O avanço do desmatamento na Amazônia já provoca mudanças climáticas regionais significativas, tornando áreas degradadas mais quentes e secas quando comparadas a regiões com mais de 80% de cobertura florestal. A constatação é de um estudo baseado em dados de satélite, publicado na revista Communications Earth & Environment, que aponta impactos diretos na temperatura, nas chuvas e na evapotranspiração.
De acordo com a pesquisa, regiões com menos de 60% de floresta remanescente apresentam temperatura da superfície até 3 °C maior na estação seca, além de redução média de 12% na evapotranspiração e de 25% no volume de chuvas. Também foram registrados, em média, 11 dias a menos de precipitação ao longo do ano, indicando que o desmatamento afeta não apenas a quantidade, mas também a distribuição das chuvas.
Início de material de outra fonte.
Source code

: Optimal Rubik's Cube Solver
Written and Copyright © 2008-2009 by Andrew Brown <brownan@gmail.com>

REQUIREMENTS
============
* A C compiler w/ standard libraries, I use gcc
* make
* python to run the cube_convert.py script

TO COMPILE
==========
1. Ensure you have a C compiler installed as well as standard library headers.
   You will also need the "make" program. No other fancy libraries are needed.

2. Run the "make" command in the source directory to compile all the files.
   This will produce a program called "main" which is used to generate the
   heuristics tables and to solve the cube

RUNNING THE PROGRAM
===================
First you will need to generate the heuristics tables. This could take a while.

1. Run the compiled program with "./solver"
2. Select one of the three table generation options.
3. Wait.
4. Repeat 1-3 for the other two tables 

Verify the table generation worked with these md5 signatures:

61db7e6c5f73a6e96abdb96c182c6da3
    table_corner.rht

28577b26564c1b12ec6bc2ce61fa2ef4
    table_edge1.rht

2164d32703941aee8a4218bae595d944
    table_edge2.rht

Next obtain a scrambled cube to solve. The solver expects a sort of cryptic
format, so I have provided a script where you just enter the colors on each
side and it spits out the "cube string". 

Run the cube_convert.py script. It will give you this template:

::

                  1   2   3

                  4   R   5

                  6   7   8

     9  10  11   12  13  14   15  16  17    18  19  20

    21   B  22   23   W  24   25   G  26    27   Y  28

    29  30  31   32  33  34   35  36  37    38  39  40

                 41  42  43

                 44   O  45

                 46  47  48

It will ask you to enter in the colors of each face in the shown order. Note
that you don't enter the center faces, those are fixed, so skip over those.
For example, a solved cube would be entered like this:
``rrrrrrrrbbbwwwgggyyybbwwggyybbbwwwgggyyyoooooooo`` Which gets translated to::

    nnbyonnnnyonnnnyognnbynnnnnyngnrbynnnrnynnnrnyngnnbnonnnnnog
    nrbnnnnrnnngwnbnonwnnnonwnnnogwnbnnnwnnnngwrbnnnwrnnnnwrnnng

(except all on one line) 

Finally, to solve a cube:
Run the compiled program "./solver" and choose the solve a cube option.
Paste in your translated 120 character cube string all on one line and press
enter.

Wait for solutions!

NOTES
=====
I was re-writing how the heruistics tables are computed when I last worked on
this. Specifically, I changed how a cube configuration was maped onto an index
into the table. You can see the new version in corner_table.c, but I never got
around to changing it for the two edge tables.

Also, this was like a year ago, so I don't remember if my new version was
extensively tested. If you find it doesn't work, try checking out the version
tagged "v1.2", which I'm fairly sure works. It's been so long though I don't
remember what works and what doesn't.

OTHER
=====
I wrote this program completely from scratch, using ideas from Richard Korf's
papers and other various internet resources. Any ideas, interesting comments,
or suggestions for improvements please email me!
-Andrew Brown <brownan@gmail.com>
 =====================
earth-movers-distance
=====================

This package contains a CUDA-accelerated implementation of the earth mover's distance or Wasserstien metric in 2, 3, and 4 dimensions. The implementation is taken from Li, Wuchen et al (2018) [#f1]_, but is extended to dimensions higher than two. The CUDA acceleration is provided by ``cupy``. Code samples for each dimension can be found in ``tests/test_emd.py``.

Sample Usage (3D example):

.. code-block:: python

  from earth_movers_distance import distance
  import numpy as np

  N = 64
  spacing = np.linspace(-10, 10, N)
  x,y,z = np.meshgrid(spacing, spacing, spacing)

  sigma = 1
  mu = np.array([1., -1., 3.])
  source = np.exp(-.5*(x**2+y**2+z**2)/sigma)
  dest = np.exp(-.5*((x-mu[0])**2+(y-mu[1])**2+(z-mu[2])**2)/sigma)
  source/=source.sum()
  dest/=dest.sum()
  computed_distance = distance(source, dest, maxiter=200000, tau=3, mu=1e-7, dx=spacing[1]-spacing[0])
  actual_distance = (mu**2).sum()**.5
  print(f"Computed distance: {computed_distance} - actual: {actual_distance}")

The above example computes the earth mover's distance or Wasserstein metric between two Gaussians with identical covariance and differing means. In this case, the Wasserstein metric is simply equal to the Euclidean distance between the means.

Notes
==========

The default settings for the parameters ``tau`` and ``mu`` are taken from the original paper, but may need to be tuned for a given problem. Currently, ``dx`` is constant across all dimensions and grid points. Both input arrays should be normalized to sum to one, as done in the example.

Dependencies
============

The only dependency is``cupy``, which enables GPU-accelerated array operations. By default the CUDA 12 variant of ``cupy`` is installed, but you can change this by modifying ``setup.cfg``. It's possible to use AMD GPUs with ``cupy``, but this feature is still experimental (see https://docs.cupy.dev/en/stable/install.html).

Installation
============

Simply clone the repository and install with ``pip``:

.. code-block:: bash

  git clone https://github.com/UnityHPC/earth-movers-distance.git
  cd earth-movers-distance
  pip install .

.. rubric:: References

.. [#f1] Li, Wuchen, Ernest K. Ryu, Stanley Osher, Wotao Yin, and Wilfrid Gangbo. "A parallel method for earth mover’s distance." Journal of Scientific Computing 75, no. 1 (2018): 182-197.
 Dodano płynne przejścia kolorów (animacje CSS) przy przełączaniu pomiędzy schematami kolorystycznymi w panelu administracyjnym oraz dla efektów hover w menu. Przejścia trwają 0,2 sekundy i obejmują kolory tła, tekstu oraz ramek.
Os cientistas observaram que essas áreas passam a apresentar características climáticas semelhantes às zonas de transição entre floresta úmida e savana. Esse cenário mais quente e seco favorece a degradação florestal, aumenta a mortalidade de árvores e eleva a suscetibilidade a incêndios, comprometendo a biodiversidade e a permanência de espécies mais sensíveis.
Para o pesquisador Luiz Aragão, do Instituto Nacional de Pesquisas Espaciais (Inpe), os resultados reforçam que a preservação florestal vai além da pauta ambiental. “As florestas tropicais têm impacto gigantesco no clima, com reflexos no bem-estar das populações e em atividades econômicas, como a agricultura. É preciso uma visão integrada de desenvolvimento”, afirma.
O estudo também sustenta a importância do cumprimento do Código Florestal, que exige a manutenção de ao menos 80% de cobertura vegetal em propriedades rurais situadas na floresta amazônica. Segundo o pesquisador Marcus Silveira, primeiro autor do artigo, áreas desmatadas enfrentam condições climáticas que prejudicam diretamente a produção agrícola, contrariando a ideia de que floresta e agropecuária são incompatíveis.
Dados do MapBiomas mostram que a Amazônia brasileira perdeu 13% de sua vegetação nativa entre 1985 e 2024, o equivalente a cerca de 520 mil km². Apesar da desaceleração recente, somente em 2024 mais de 6,3 mil km² de floresta foram suprimidos. Para os pesquisadores, conter o desmatamento e restaurar áreas degradadas é essencial para recuperar serviços ecossistêmicos, garantir segurança hídrica e reduzir os efeitos do aquecimento global.